Cancer is a term for diseases in which abnormal cells divide without control. Cancer cells can invade nearby tissues and spread to other parts of the body through the bloodstream and the lymph system, however, improvements in screening, detection, treatment, and care have increased the number of cancer survivors, and experts expect the number of survivors to continue to increase in the coming years.
Complementary and alternative medicine (CAM) is the term for medical products and practices that are not part of standard medical care, which is based on scientific evidences from research studies, but rather used, alongside mainstream cancer care.
Complementary health approaches are a group of diverse medical and health care systems, practices, and products whose origins come from outside of mainstream medicine. They include such products and practices as herbal supplements, other dietary supplements, meditation, spinal manipulation, and acupuncture. Some complementary approaches are not meant to replace, but rather, as adjuncts to mainstream cancer care. They are supportive measures that control symptoms, enhance well being, and contribute to overall patient care.
The same careful scientific evaluation that is used to assess conventional therapies should be used to evaluate complementary approaches, for some complementary approaches plans that may help patients cope with disease, are beginning to find a place in cancer treatment, not as cures, but as additions to treatment symptoms and alleviate side effects or improve a patient’s sense of well-being ( 1 ) .
Alternative therapies, on the other hand, are healing techniques and beliefs that have developed over time and include homeopathy, naturopathy, and traditional Chinese medicine, and are promoted for use instead of mainstream treatment.
Being diagnosed with cancer and undergoing treatment is a frightening, exhausting, and demanding experience. CAM appeals to many patients with cancer because these treatments often offer a chance to take control, feel better, and decrease uncomfortable symptoms, such as pain, fatigue, and nausea.

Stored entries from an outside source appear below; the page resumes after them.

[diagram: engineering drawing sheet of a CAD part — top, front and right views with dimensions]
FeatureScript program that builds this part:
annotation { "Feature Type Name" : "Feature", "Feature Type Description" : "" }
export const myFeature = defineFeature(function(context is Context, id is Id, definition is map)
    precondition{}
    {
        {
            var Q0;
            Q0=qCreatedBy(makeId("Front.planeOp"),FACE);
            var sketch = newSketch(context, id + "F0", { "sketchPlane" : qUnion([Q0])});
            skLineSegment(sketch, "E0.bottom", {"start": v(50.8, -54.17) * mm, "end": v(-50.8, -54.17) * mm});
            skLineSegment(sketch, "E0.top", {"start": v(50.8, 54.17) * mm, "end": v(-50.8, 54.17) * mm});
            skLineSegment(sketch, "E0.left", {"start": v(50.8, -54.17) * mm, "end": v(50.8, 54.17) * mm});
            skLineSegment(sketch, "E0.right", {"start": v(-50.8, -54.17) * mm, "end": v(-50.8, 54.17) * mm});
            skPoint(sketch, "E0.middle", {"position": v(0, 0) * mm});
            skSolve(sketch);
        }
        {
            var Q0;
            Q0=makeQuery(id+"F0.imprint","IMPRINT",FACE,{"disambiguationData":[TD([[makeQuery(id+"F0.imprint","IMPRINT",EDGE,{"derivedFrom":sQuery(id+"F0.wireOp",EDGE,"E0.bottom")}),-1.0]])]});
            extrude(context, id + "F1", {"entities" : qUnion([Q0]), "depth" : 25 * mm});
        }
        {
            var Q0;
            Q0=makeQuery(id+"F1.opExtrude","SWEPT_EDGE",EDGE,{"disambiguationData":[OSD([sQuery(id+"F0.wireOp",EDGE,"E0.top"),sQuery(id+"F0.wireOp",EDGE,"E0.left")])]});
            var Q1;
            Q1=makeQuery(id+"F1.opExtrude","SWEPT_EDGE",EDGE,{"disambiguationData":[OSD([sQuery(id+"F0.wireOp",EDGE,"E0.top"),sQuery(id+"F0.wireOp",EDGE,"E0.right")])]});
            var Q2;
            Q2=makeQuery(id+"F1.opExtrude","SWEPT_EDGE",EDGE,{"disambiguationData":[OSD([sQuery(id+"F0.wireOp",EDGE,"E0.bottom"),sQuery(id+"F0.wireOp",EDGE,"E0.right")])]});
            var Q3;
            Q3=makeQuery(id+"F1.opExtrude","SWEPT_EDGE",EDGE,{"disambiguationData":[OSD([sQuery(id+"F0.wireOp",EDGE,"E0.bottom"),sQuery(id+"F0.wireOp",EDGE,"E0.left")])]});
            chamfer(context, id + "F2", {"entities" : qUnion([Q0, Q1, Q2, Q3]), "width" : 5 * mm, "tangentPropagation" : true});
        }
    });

Over time, some complementary therapies are proven safe and effective. These become integrated into mainstream care, producing integrative oncology, a synthesis of the best of mainstream cancer treatment and rational, data based, and adjunctive complementary therapies. Such integration is evolving, hence, ‘the term “integrative medicine” is fast replacing that of complementary and alternative medicine, or CAM’ (2). The very term applied to the program at the Memorial Sloan-Kettering Cancer Center (Integrative Medicine Service) and similar titles applied to related programs in North America, the United Kingdom, and Europe, suggest that complementary therapies are being brought into mainstream medicine, including cancer care. Integration varies from country to country, as does the quality of therapies offered. Centers for integrative medicine are being established in many academic medical centers (3, 4).
The interest in therapies outside of mainstream oncology care is not limited geographically or among particular segments of the population. In countries in which modern medicine predominates, 40–50% of patients with cancer use CAM therapies outside the mainstream ( 5 ). Among cancer survivors in the US, up to 40% used complementary or alternative therapies during the period following their treatment.
By various accounts, from less than 10% to more than 60% of cancer patients have used CAM (6). The Datamonitor 2002 Survey in USA, indicated that 80% of cancer patients used an alternative or complementary modality (7). Some other data indicate that the likelihood of using complementary approaches varies with the type of cancer and with factors such as sex, age, and ethnicity. The results of surveys from 18 countries show that use of complementary approaches by people who had been diagnosed with cancer was more common in North America than in Australia/New Zealand or Europe and that use had increased since the 1970s and especially since 2000.
Well-designed comparative studies include a placebo treatment, (Placebo, is an inactive medication or treatment) as well as a “real” treatment, so that the two may be compared. For example, a CAM treatment that claims to improve symptoms of nausea in 50 percent of patients is of little benefit if the placebo treatment also improves symptoms in 50 percent of patients. The placebo effect is not well understood but has a strong influence on the results of any research study, whether in conventional or complementary medicine.